More than 150 years after his death Isambard Kingdom Brunel remains one of the few engineers that most British people can name.
Revered alike by Industrialists, politicians, media and the general public he regularly tops lists of “Great Britons”, is frequently held up as an example of the qualities missing from modern Britain, and even played a starring role in the recent Olympics opening ceremony
But as the Obituary that appeared in The Engineer following his death in Sept 1859 illustrates, a man regarded by many today as the greatest engineer that ever lived was viewed very differently by at least some of his contemporaries.
Mr Brunel was almost uniformly unsuccessful
Dwelling on a number of projects that it asserts were failures, the article describes Brunel’s career as “unfortunate”, writing that ‘notwithstanding the number and imposing character of his works many of them, often indeed through no fault of his own, have proved unsuccessful.’

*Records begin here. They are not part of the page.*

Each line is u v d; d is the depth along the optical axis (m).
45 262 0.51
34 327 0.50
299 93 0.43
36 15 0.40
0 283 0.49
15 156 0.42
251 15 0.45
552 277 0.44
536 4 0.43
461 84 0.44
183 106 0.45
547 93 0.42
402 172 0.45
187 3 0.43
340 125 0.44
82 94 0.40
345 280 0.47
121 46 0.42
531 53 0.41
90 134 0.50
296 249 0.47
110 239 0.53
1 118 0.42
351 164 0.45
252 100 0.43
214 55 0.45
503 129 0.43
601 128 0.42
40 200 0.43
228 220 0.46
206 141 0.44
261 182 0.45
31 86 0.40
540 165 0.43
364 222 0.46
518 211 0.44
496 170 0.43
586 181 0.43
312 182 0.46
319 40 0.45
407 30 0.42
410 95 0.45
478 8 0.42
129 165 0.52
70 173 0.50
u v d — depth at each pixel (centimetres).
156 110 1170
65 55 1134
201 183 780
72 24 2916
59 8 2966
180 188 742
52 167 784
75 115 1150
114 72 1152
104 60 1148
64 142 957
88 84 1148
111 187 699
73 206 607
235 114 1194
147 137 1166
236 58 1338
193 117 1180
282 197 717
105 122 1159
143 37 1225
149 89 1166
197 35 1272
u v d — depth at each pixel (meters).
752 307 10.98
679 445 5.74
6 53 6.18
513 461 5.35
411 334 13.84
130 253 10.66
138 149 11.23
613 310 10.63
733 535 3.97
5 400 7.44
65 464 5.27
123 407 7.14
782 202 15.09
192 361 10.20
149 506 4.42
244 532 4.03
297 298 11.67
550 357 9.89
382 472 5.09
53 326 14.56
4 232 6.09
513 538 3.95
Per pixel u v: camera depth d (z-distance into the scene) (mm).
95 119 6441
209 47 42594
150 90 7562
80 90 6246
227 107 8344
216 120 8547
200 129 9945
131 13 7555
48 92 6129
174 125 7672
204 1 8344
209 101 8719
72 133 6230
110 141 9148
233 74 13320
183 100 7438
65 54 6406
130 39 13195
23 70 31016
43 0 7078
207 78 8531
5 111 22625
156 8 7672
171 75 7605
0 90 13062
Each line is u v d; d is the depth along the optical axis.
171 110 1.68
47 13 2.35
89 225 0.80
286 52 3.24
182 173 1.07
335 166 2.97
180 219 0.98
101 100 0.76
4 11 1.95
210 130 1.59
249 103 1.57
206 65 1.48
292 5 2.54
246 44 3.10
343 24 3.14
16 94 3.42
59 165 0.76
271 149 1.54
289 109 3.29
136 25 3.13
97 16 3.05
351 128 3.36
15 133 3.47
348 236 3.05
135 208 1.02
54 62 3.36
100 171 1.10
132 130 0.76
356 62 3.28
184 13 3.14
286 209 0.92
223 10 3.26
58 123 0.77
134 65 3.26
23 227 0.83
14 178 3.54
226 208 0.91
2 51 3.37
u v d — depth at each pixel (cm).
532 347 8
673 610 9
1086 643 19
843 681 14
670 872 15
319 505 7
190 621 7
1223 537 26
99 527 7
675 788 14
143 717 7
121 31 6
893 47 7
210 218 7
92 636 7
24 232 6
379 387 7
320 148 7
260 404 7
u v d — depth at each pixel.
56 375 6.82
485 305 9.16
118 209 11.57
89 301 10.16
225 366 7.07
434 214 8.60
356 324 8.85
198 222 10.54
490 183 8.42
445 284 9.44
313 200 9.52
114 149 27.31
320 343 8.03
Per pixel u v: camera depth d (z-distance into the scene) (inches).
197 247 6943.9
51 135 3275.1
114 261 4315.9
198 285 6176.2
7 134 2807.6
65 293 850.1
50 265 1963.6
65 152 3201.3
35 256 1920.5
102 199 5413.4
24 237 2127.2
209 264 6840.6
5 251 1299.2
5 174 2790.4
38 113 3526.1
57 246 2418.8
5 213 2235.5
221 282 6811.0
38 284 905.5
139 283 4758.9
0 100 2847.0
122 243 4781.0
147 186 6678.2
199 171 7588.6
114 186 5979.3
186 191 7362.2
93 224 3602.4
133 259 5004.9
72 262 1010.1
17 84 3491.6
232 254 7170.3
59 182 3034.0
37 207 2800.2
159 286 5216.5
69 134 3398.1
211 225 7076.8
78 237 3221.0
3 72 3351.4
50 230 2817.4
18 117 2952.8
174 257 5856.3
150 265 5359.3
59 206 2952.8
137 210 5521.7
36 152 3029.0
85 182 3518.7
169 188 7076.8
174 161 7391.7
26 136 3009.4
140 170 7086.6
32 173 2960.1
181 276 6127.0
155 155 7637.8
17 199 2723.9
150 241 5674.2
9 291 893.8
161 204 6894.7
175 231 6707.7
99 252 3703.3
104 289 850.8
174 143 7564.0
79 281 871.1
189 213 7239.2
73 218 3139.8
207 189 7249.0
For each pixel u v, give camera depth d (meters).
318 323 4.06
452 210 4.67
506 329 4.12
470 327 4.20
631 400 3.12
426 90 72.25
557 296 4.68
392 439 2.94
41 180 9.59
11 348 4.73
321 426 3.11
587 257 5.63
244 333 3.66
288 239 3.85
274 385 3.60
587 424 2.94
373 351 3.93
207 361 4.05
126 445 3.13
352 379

His celebrated bridge over the Thames at Maidenhead - today in the running to be considered a world heritage site - is described as “bold, but unsuccessful”, while the Great Western Railway - routinely held up us one of the marvels of the Victorian age of innovation - is described as remarkable for its high cost rather than “any merits which it may possess as a work of engineering.”
Brunel’s shipbuilding efforts come in for a bit more praise. On his championing of screw propulsion for the SS Great Britain the magazine wrote that “Mr Brunel never allowed himself to overlook any new discovery giving promise of value in its application to engineering. Being in a position to exercise considerable influence he did not hesitate to employ it in introducing the new means of propulsion which has wrought such a marked change in the construction and working of our ocean steam marine.’
The article also contains a valuable lesson for today’s politicians and businesses, who increasingly struggle to justify investment in projects with little short-term economic pay-off. ‘He seized upon, modified and carried out many valuable discoveries which came before him and in this way often gave them a value which they would not otherwise have possessed. Judged by another standard, that of the financial results of the vast sums of money the expenditure of which he controlled, Mr Brunel was almost uniformly unsuccessful.’
Brunel was reportedly a friend of The Engineer’s founder Edward Charles Healey, so it seems unlikely that the paper would have an axe to grind. But after reading the article’s damning analysis of his personality its hard to escape the feeling that the maverick engineer had managed to upset someone on the editorial team. ‘He did not seek, in proportion to his opportunities, to raise those beneath him, and comparatively few men enjoyed his confidence,. He often managed to quarrel with his contractors. He had little sympathy for struggling genius, he seldom lost an opportunity for decrying against inventions and inventors not withstanding that his reputation was largely due to the applications which he had made of the ideas of others.’